On Tuesday Newark turned over its 201-page HQ2 application, with redactions on six of those pages, to requester Steven Wronko. The disclosure follows a suit filed by Wronko in February under the Open Public Records Act over the city’s assertion that its application to Amazon was off-limits to the public.

CJ Griffin of Pashman Stein Walder Hayden in Hackensack, New Jersey, who represents Wronko, said she was not sure of the amount of legal fees at issue in the case. OPRA grants fees and costs to prevailing parties in open records suits. The settlement follows a April 20 hearing on Newark’s motion to dismiss the case.  On that day, Superior Court Judge Jeffrey Beacham adjourned the case so the parties could hold settlement talks, Griffin said.

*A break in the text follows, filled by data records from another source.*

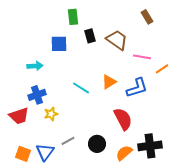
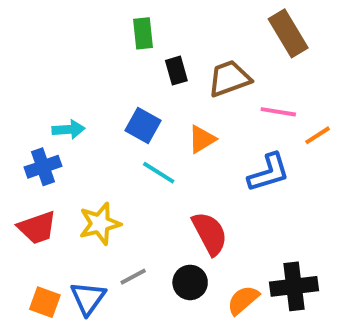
brown rectangle: (147, 17) -> (288, 33), size x1.6
brown trapezoid: (117, 40) -> (229, 78), turned -55
blue square: (59, 44) -> (143, 126), moved, turned 30
orange triangle: (109, 82) -> (202, 139), moved
blue cross: (37, 95) -> (43, 167), moved
yellow star: (51, 114) -> (100, 224), size x1.5
red semicircle: (123, 119) -> (210, 233), moved

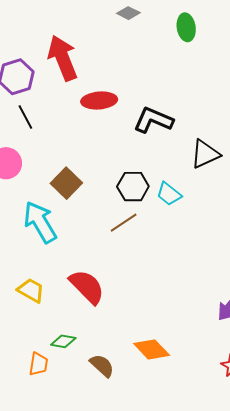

Newark’s proposal to Amazon includes information about possible development sites, technology infrastructure and potential partnerships with local universities.

It also includes information about crime, housing, entertainment and sustainability and letters of support from community leaders.

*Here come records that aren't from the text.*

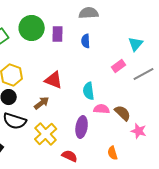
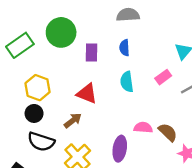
purple rectangle: (58, 34) -> (92, 52), moved
cyan semicircle: (89, 91) -> (127, 82), moved

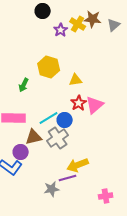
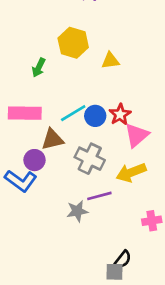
red star: (79, 103) -> (120, 114), moved
pink triangle: (95, 105) -> (137, 135), moved
gray cross: (58, 138) -> (90, 159), moved, turned -30
yellow arrow: (78, 165) -> (131, 172), moved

Wronko filed suit against the city in February after his request for a copy of the city’s proposal was declined by the city.

Newark had maintained that rules of the HQ2 competition required it to keep its submission confidential. It asserted in the motion for dismissal that it was entitled to the competitive advantage exception under OPRA.

Wronko maintained, however, in opposition to the motion, that Amazon’s nondisclosure agreement only applies to information that Amazon disclosed to Newark, adding that the company stated that agencies should comply with public records laws. In addition, Wronko said Newark failed to provide evidence that disclosure would put it at a disadvantage. Courts have held that an agency cannot overcome OPRA’s presumption of access by “simply making a conclusory statement that a record is exempt or harm will occur if a record is released.”

Newark is one of 20 finalists in the HQ2 competition, which is expected to bring 50,000 high-paying jobs and $5 billion in construction to the location the company selects to partner with its Seattle headquarters. Although several other New Jersey cities and towns applied, Newark’s application had the support of former Gov. Chris Christie and the Legislature, which offered $7 billion in financial incentives.

The redacted portions of the Newark proposal pertain to the financial incentives, Griffin said.

Griffin said some other finalist cities put their application materials online from the outset of the process. “That builds pride and buy-in from residents. The people of Newark were completely excluded, but we are happy that they can now be part of the process,” he said in a statement.

Griffin said the application disclosed the existence of a promotional website made on behalf of Newark’s application, www.yesnewark.com.

“Evidently the city hired a PR firm to create the site and market Newark, but the fact that no one really knows about that site makes me wonder whether we got the most bang for our buck. Certainly Boston and D.C. utilized their websites much more effectively,” she said in an e-mail.

Assistant Corporation Counsel Samora Noguera, who represents Newark in the case, said the city would not comment on the case.